The numbers seem stark – barely one in five farmers has a written business plan.
An extensive survey of 500 Ontario farmers conducted last year, which mirrors earlier research, found only 22 per cent of them had a written business plan. Still, most of the other 78 per cent had thought about it.
“Even those most pessimistic about the value of a business plan would say they were curious and thought maybe they might be beneficial,” says Colin Siren, of Ipsos Forward Research, which conducted the survey for the Agricultural Management Institute (for more, go to agriwebinar.com and search ‘ami’).
So why not have one?
“Most said they didn’t have time or didn’t become a farmer so they would have to do all this paperwork,” says Siren.
This edition of the Canadian Farm Manager features three farm families who found the time to create, and profit from, business plans.
The stories of the DeRuycks, Bishops, and Broughtons are all different, and not meant to be statistically representative. In fact, there may be no such thing.
The study did find farmers with business plans share some characteristics. For example, they’re more likely to have increasing farm sales and were found to be more business-oriented, open to opportunity, and confident about the future. But you couldn’t define them by traditional methods of classifying farms, such as by sector, size, gross revenue, or debt.

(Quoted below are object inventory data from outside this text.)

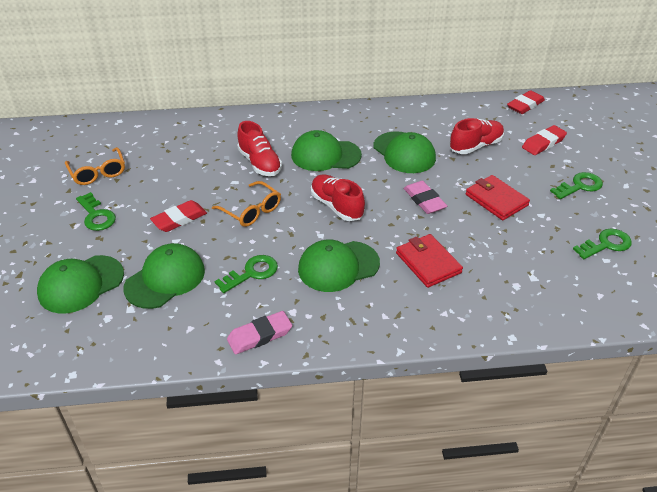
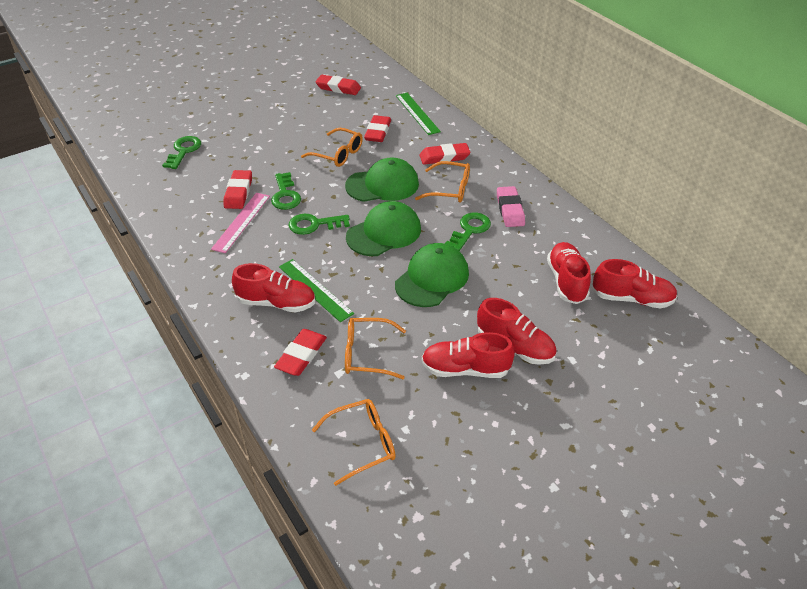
green cap: [37,255,124,313] [123,243,205,309] [291,130,362,171] [298,239,380,292] [373,131,436,173] = 5 -> [345,157,419,202] [346,201,421,256] [395,243,469,307] = 3
green ruler: none = 0 -> [279,259,354,322] [396,93,441,135] = 2
orange glasses: [65,147,125,185] [212,181,281,227] = 2 -> [301,128,363,167] [312,399,396,486] [345,318,406,379] [415,161,470,203] = 4
pink eraser: [227,311,292,354] [403,181,447,214] = 2 -> [497,186,525,227] = 1
pink ruler: none = 0 -> [211,193,270,253] = 1
red eraser: [150,200,207,232] [507,90,545,114] [522,125,567,155] = 3 -> [224,170,252,209] [274,329,327,376] [315,75,361,95] [364,115,391,142] [419,143,471,165] = 5
red shoe: [237,121,282,176] [311,175,365,221] [449,118,504,154] = 3 -> [232,263,315,313] [422,332,515,378] [477,298,557,365] [547,242,591,304] [593,259,677,308] = 5
red wallet: [396,234,463,288] [466,175,530,220] = 2 -> none = 0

Even Siren says numbers don’t really tell the story. It’s when you meet and listen to them, as Siren did while conducting more intensive focus groups, that you can clearly see a common link among the people that the survey dubbed “the planners,” he says.
“These people had a different way of speaking about their business and a different way of looking at opportunities,” says Siren.
“They were people who embraced change and were more likely to view their farm as an opportunity, more likely to be looking at diversification, and more interested in new ways of doing things. When you meet these people, the benefits of planning really become apparent.”
Siren also noticed one other common trait among the group – having seen the results that come from planning, they want to do more of it.